Valuing lives instrumentally leads to uncomfortable conclusions

For me, basically every other question around effective altruism is less interesting than this basic one of moral obligation. (Scott Alexander)

In the spirit of focusing on the basic cruxes of EA, there’s only one conclusion that I find repugnant. It goes as follows:

  • P1: We should value outcomes according to the total welfare experienced in each outcome.

  • P2: People in poor countries have more difficult and immiserating lives than people in rich countries.[1]

  • C1: A person in a poor country whose life is saved experiences less welfare than a person in a rich country whose life is saved.

  • C2: All else equal, it is better to save the life of a rich country resident than a poor country resident.[2]

All else equal is obviously an enormous caveat and the reason why in practice we do not actually prioritize interventions in the US over those in India. It is much cheaper and easier to save lives in poor countries, because the causes of death are more preventable.

But I find the conclusion disturbing nonetheless, and as far as I can tell, this is a conclusion of any strain of utilitarianism (except preference utilitarianism). If we could save a life in the US for the same cost as a life in India, would we really prioritize that because a life in the US is happier than a life in India? What if it cost slightly more?

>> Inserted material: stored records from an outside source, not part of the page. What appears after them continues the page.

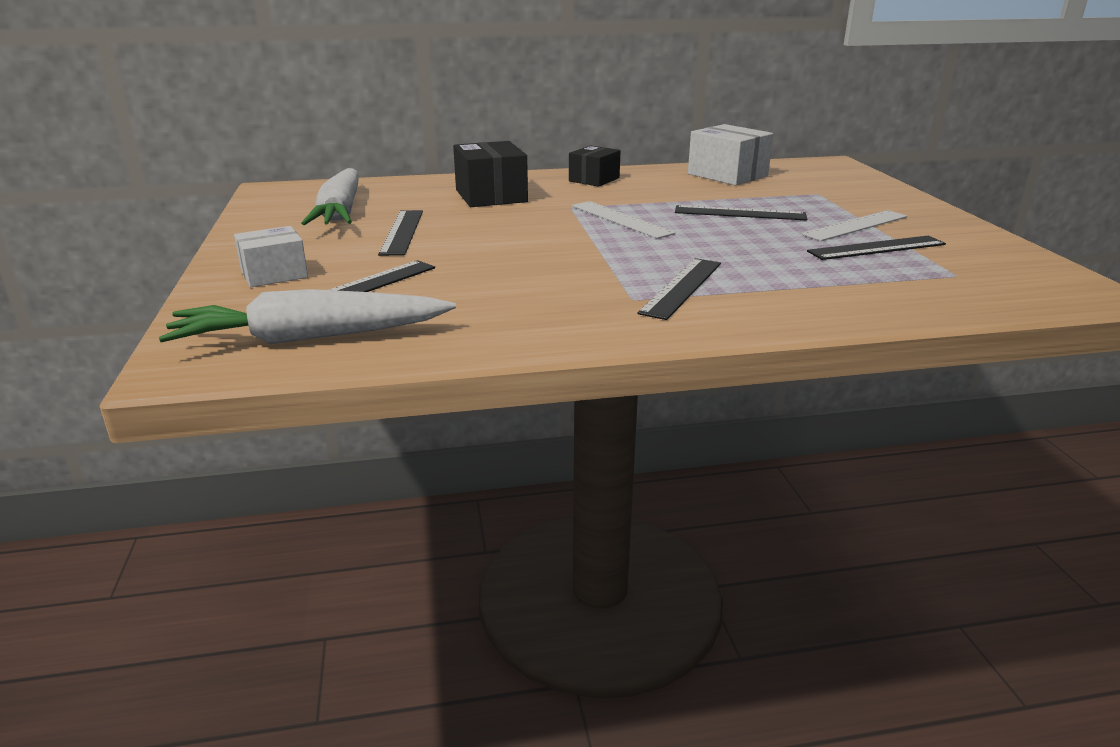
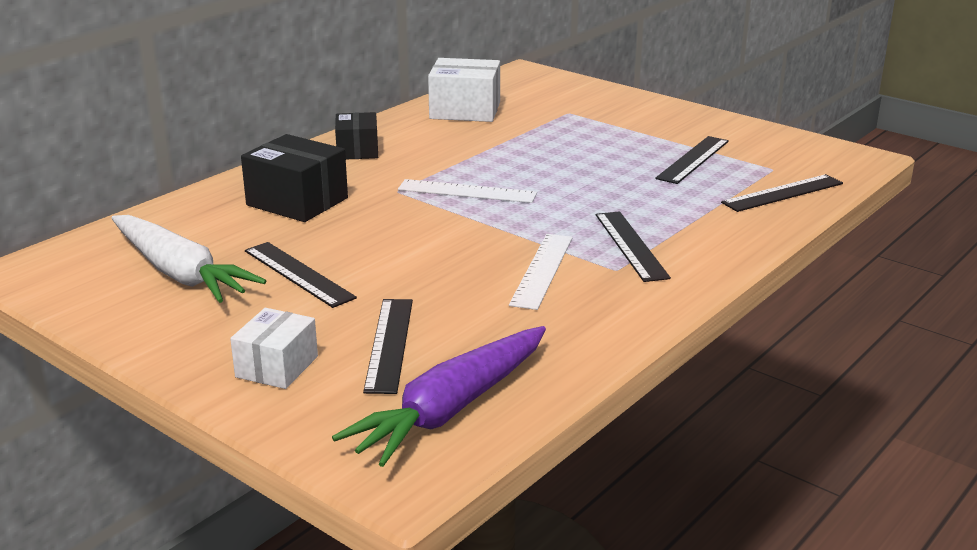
camera: 40 degrees left, 0 degrees up
white carrot [159,289,456,344] -> purple carrot [332,326,546,467]
black ruler [675,205,807,221] -> black ruler moved to [721,174,843,212]
white ruler [802,210,908,241] -> white ruler moved to [509,234,573,310]

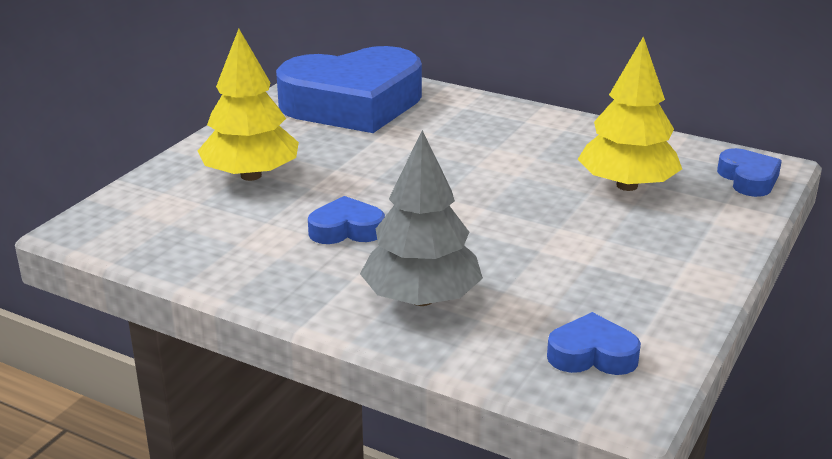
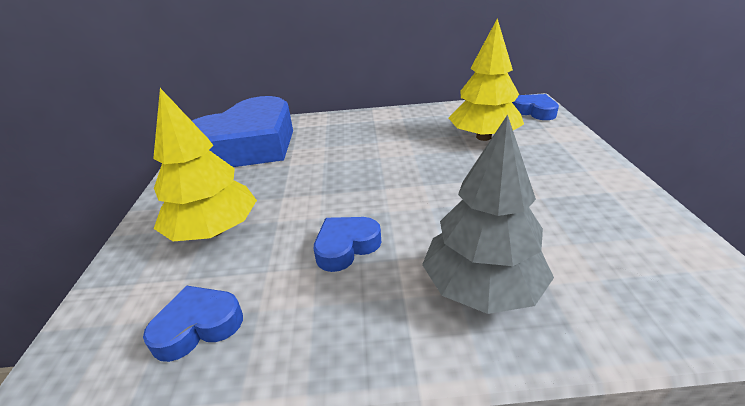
camera: 30 degrees left, 5 degrees up
blue heart [547,312,641,375] -> blue heart moved to [143,285,243,362]

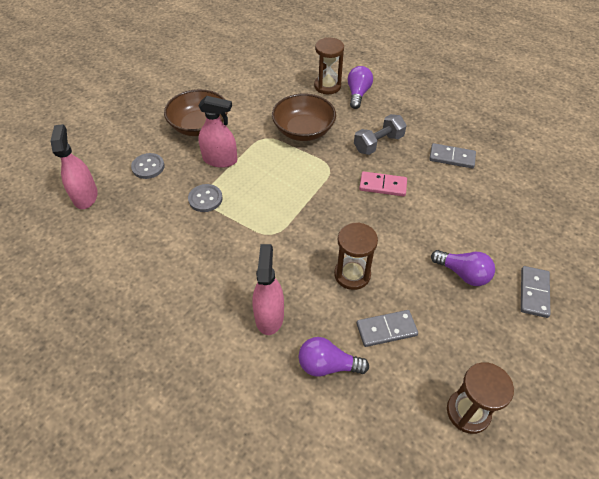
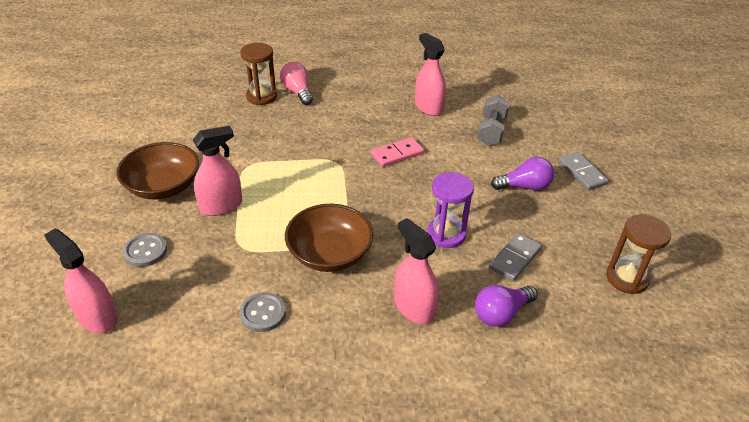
camera: 40 degrees left, 10 degrees down
grey button [188,184,223,212] -> grey button moved to [239,292,286,332]
brown bowl [272,94,336,141] -> brown bowl moved to [285,204,373,272]
brown hourglass [334,222,378,290] -> purple hourglass [427,172,474,248]
purple light bulb [347,66,373,109] -> pink light bulb [280,62,313,105]
grey dumbbell [354,114,407,155] -> grey dumbbell moved to [477,95,510,146]
grey domino [429,143,476,168] -> pink spray bottle [415,33,446,116]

These cross-country comparisons can get even more disturbing if you think about them more. Nick Beckstead:

“To take another example, saving lives in poor countries may have significantly smaller ripple effects (on the long-term future) than saving and improving lives in rich countries. Why? Richer countries have substantially more innovation, and their workers are much more economically productive. By ordinary standards—at least by ordinary enlightened humanitarian standards—saving and improving lives in rich countries is about equally as important as saving and improving lives in poor countries, provided lives are improved by roughly comparable amounts. But it now seems more plausible to me that saving a life in a rich country is substantially more important than saving a life in a poor country, other things being equal.”

This is a different route to the same conclusion, and it’s even less palatable. If we value saving lives instrumentally—as ripple effects for the far future, or as ways to deliver positive life experiences—then we cannot escape the conclusion that some lives are more valuable to save than others.


  1. ↩︎

    This is sometimes taken as an implication of the literature showing that under revealed preferences, poor countries have a lower value of statistical life (VSL) than rich countries. This is inaccurate: since VSL = (utility of life)/​(utility of money), a low VSL can come from a low utility of life, or from a high utility of money in poor countries. Rather, this premise is more justified by subjective wellbeing measures.

  2. ↩︎

    You can make a symmetric argument showing that it is better to save the life of an able-bodied person as opposed to a disabled person. That feels repugnant in the same ways as this argument does.